A max of 10 becquerels cumulative for cesium 137 is just nothing.

The problem is there is a lot of radioactive material in the soil anyway; cumulative exposures from Fukushima from most of the world are negligible compared to what's already out there. Even in the US we have residual low levels of cesium isotopes in the soil. In a lot of places you can pick it up down in drainage areas.

Let's see. The human body normally has ambient levels of radiation in becquerels 4,000-8,000. Of which most - the vast majority - is a naturally occurring radioactive isotope of potassium. But there are other isotopes in there. You normally pick up about 30% of cesium (bioactive), so that's about 3 becquerels of cesium at max. 1 becquerel = 27.03 picoCuries; US limit for drinking water for cesium 137 is 3 picoCuries/liter. Because it's been so long since the domestic nuclear testing and the wave of Pacific testing, most of us don't get anywhere near that. However in Philadelphia drinking water tested close to the limit recently BEFORE the Fukushima accident; levels since have usually been dropping.
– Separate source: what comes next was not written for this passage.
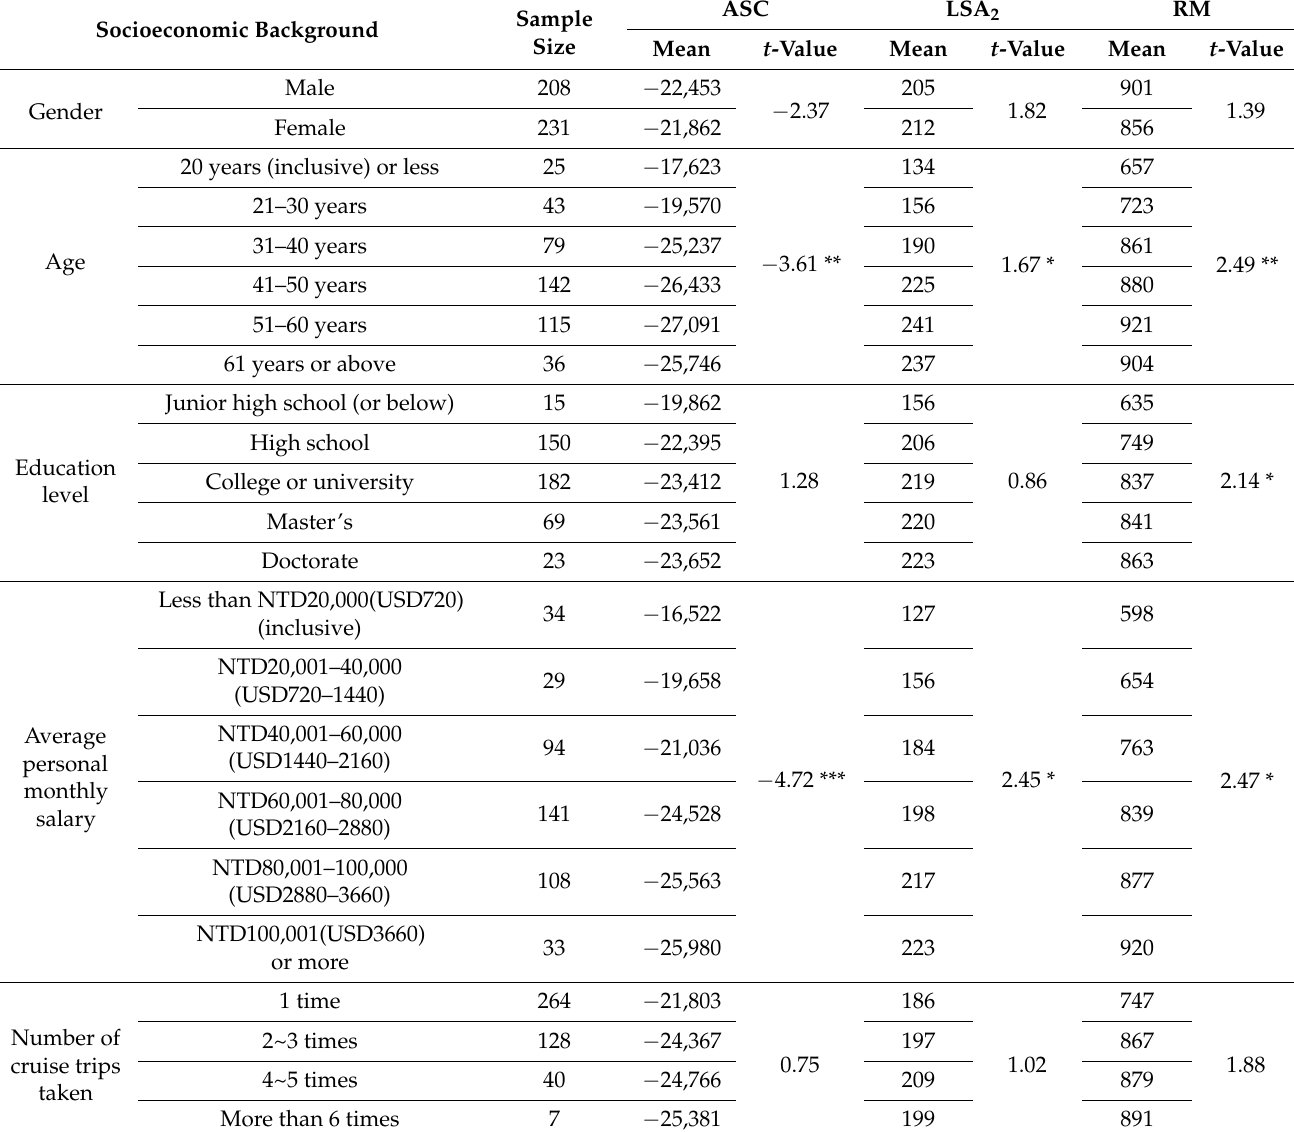
Table 4. Comparison of respondents’ socioeconomic background and MWTP for cruise tour attributes. Socioeconomic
Every once in while it gets picked up.

That's the best I can do to index it for you. The US level is set by assuming that you drink water that contaminated every day of your life. Basically, you are worried about a one-time exposure that's about half what the EPA thinks you can afford to drink every day for a 70 year lifetime without much risk.

That doesn't mean this isn't a huge disaster! It's just that you don't need to worry about your granddaughter if she is in the states. However many of the people local to the accident have received levels of exposure that will, statistically, show up as harmful later. And we don't know the end point yet.


PS: Cesium does accumulate - the I-131 is mostly gone already.